►

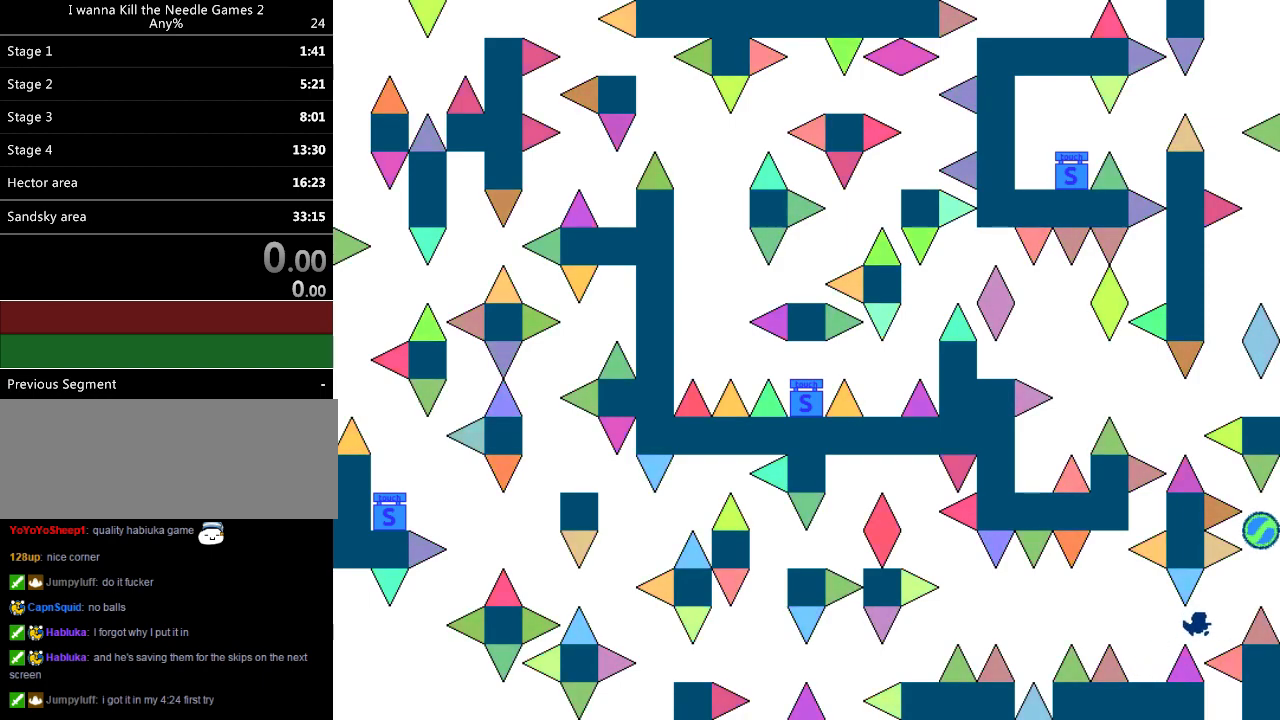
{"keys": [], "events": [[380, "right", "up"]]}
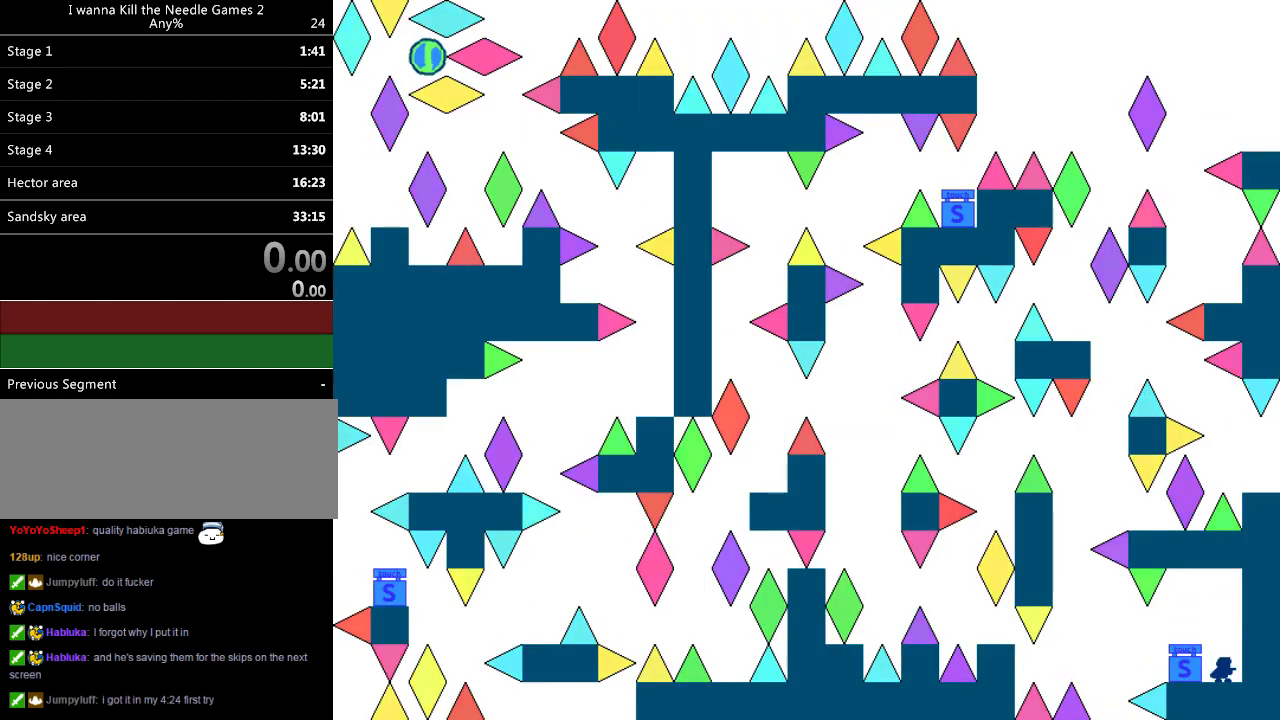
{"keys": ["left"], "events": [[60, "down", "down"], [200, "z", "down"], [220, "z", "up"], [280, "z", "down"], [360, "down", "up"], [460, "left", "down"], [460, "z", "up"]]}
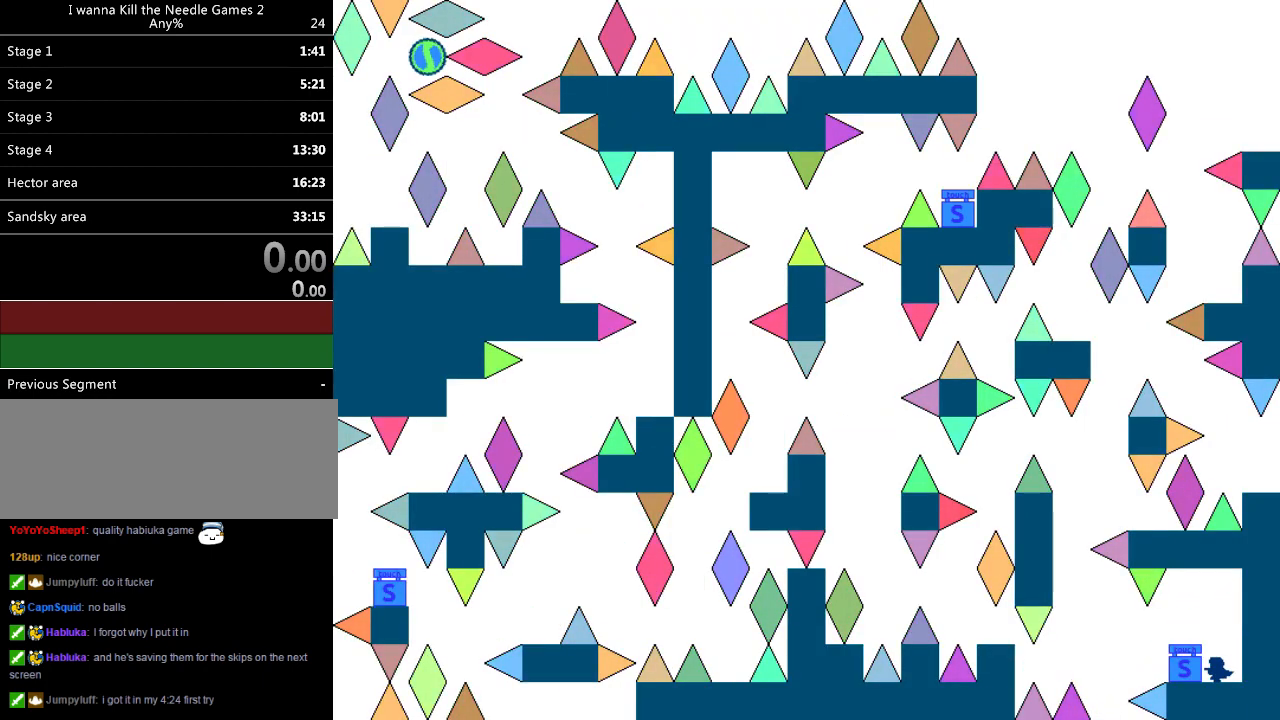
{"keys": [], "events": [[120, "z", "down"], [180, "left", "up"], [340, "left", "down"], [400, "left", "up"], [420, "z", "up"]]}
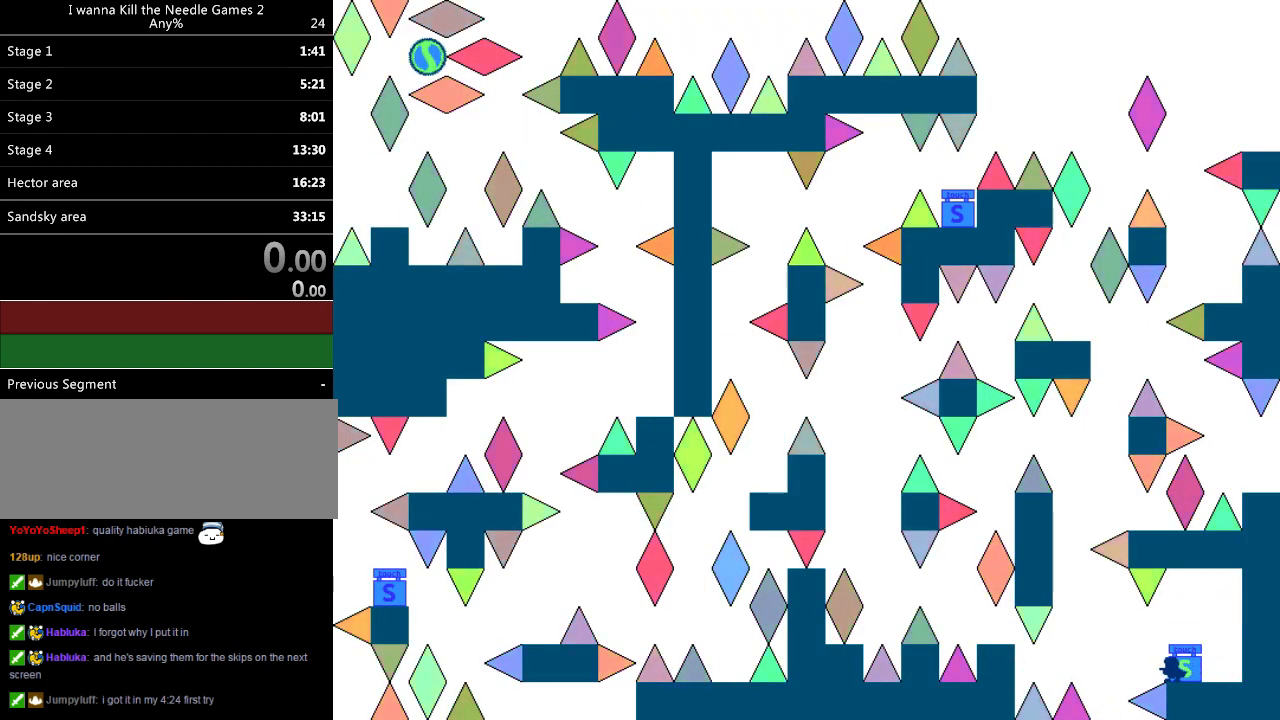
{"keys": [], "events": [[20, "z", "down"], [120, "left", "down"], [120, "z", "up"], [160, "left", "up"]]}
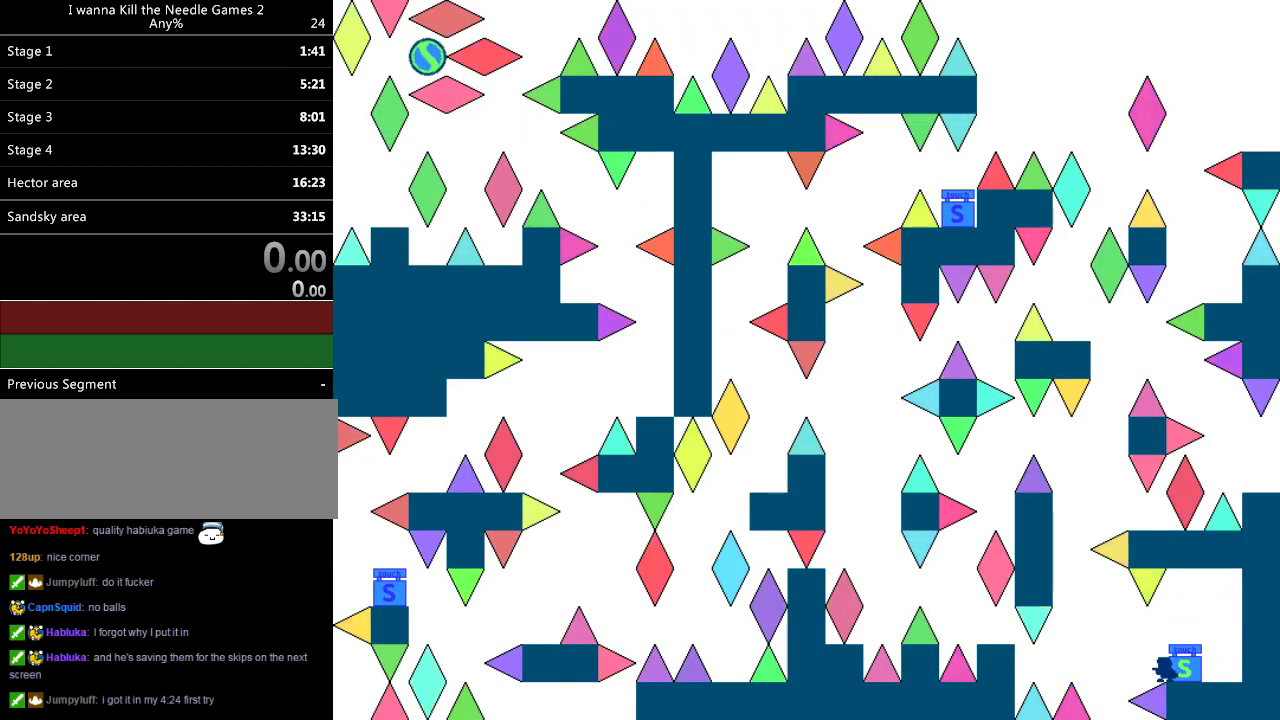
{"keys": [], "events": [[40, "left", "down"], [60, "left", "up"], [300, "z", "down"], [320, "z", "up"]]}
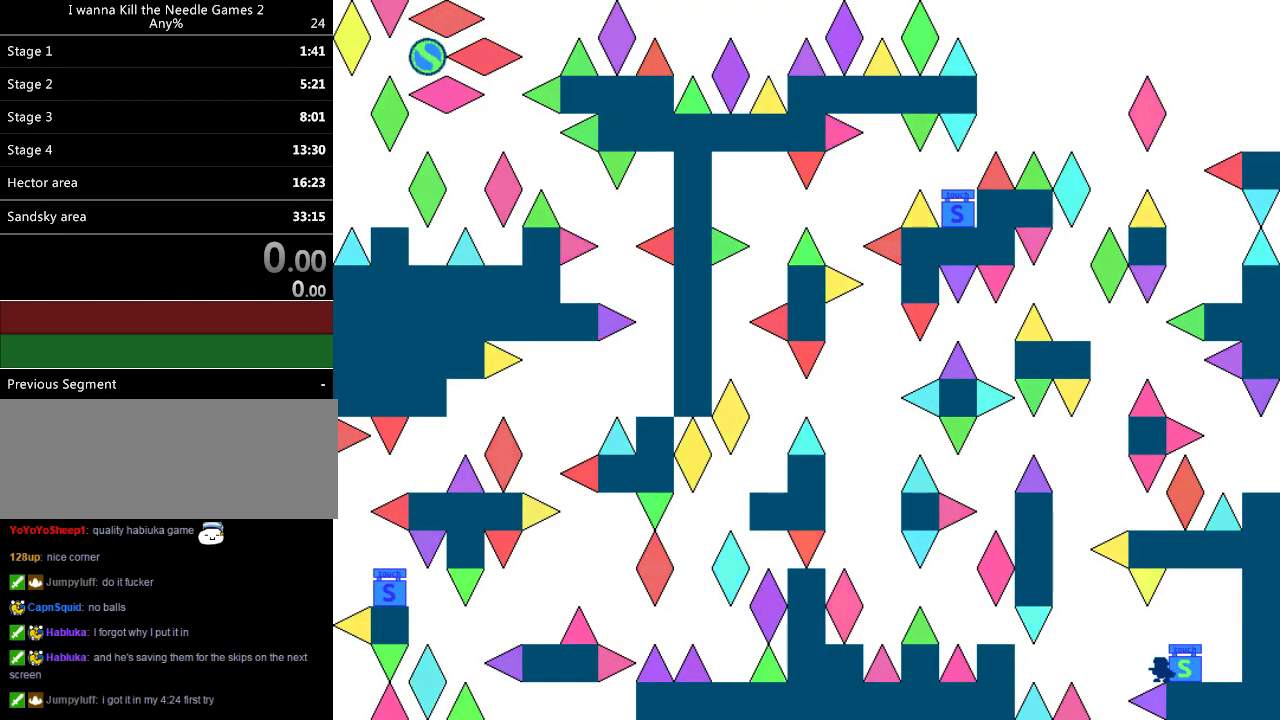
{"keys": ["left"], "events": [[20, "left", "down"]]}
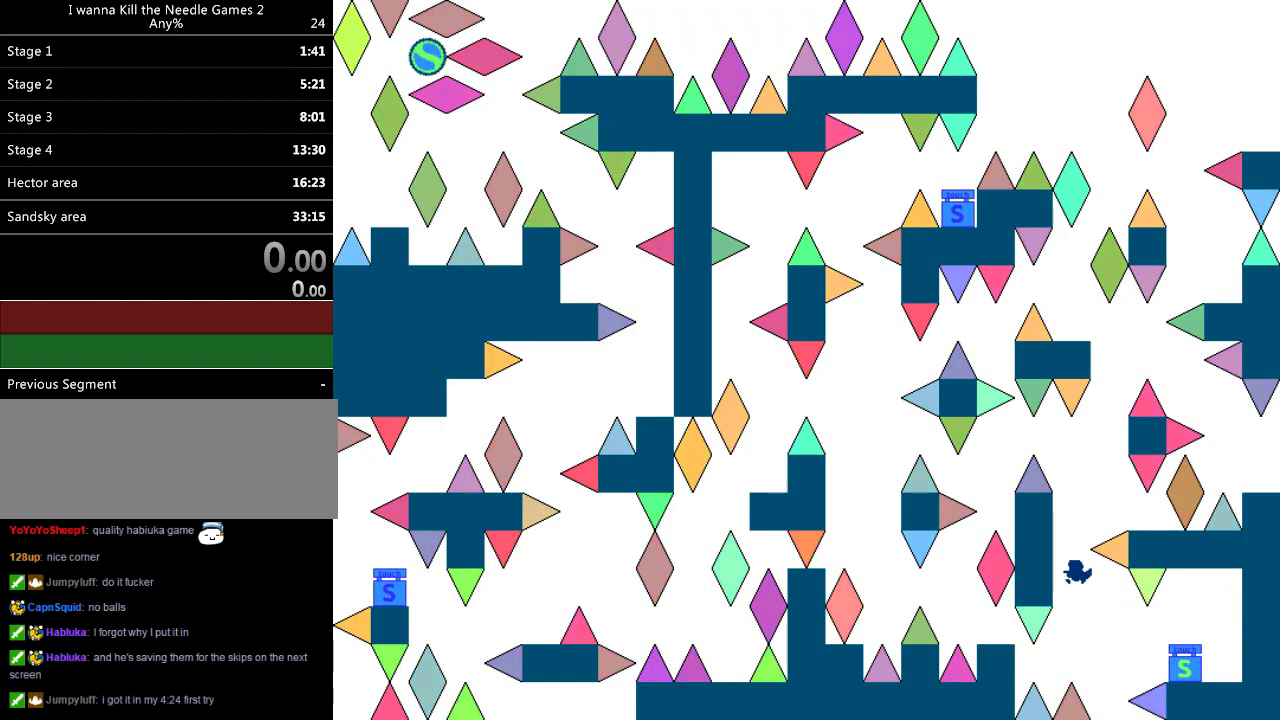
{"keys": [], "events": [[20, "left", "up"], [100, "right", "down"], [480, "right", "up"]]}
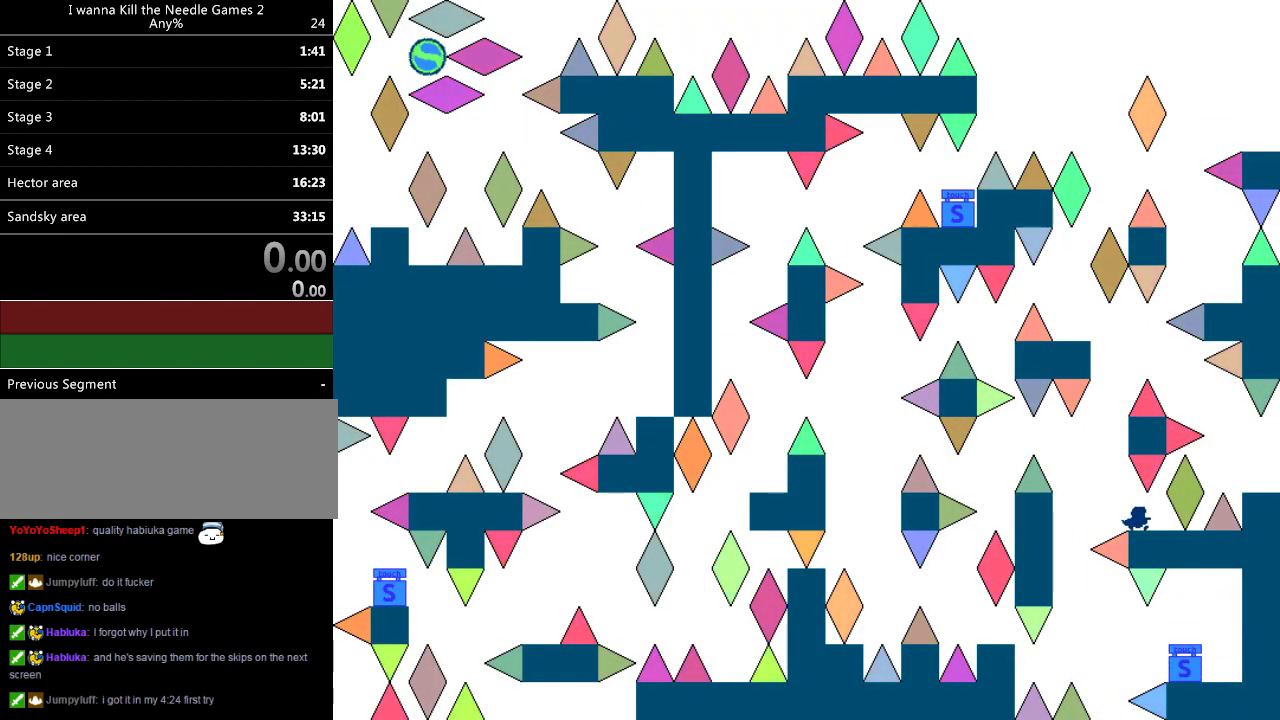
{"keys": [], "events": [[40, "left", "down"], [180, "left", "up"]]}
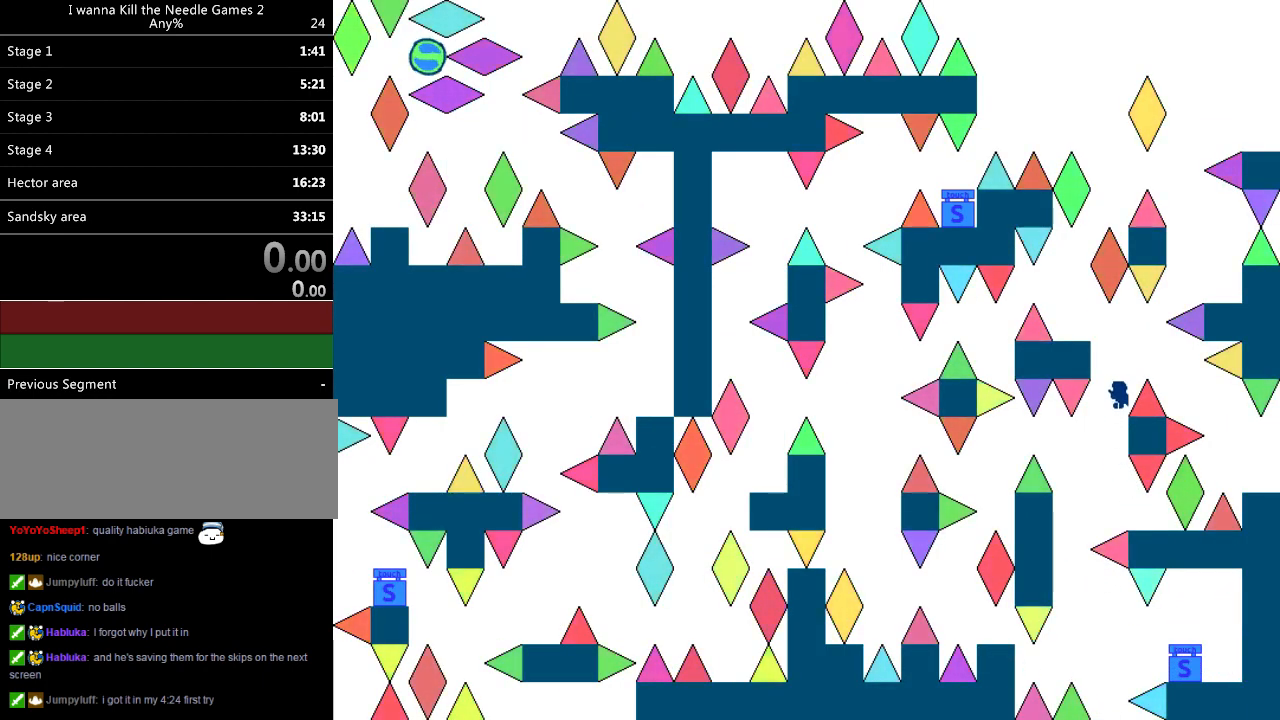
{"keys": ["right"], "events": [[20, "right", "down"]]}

◄

--- YOUR ASSIGNMENT ---
A word-for-word transcription of the entries above, free of images, is what is wanted.

--- RESULT BELOW ---
{"keys": [], "events": [[380, "right", "up"]]}
{"keys": ["left"], "events": [[60, "down", "down"], [200, "z", "down"], [220, "z", "up"], [280, "z", "down"], [360, "down", "up"], [460, "left", "down"], [460, "z", "up"]]}
{"keys": [], "events": [[120, "z", "down"], [180, "left", "up"], [340, "left", "down"], [400, "left", "up"], [420, "z", "up"]]}
{"keys": [], "events": [[20, "z", "down"], [120, "left", "down"], [120, "z", "up"], [160, "left", "up"]]}
{"keys": [], "events": [[40, "left", "down"], [60, "left", "up"], [300, "z", "down"], [320, "z", "up"]]}
{"keys": ["left"], "events": [[20, "left", "down"]]}
{"keys": [], "events": [[20, "left", "up"], [100, "right", "down"], [480, "right", "up"]]}
{"keys": [], "events": [[40, "left", "down"], [180, "left", "up"]]}
{"keys": ["right"], "events": [[20, "right", "down"]]}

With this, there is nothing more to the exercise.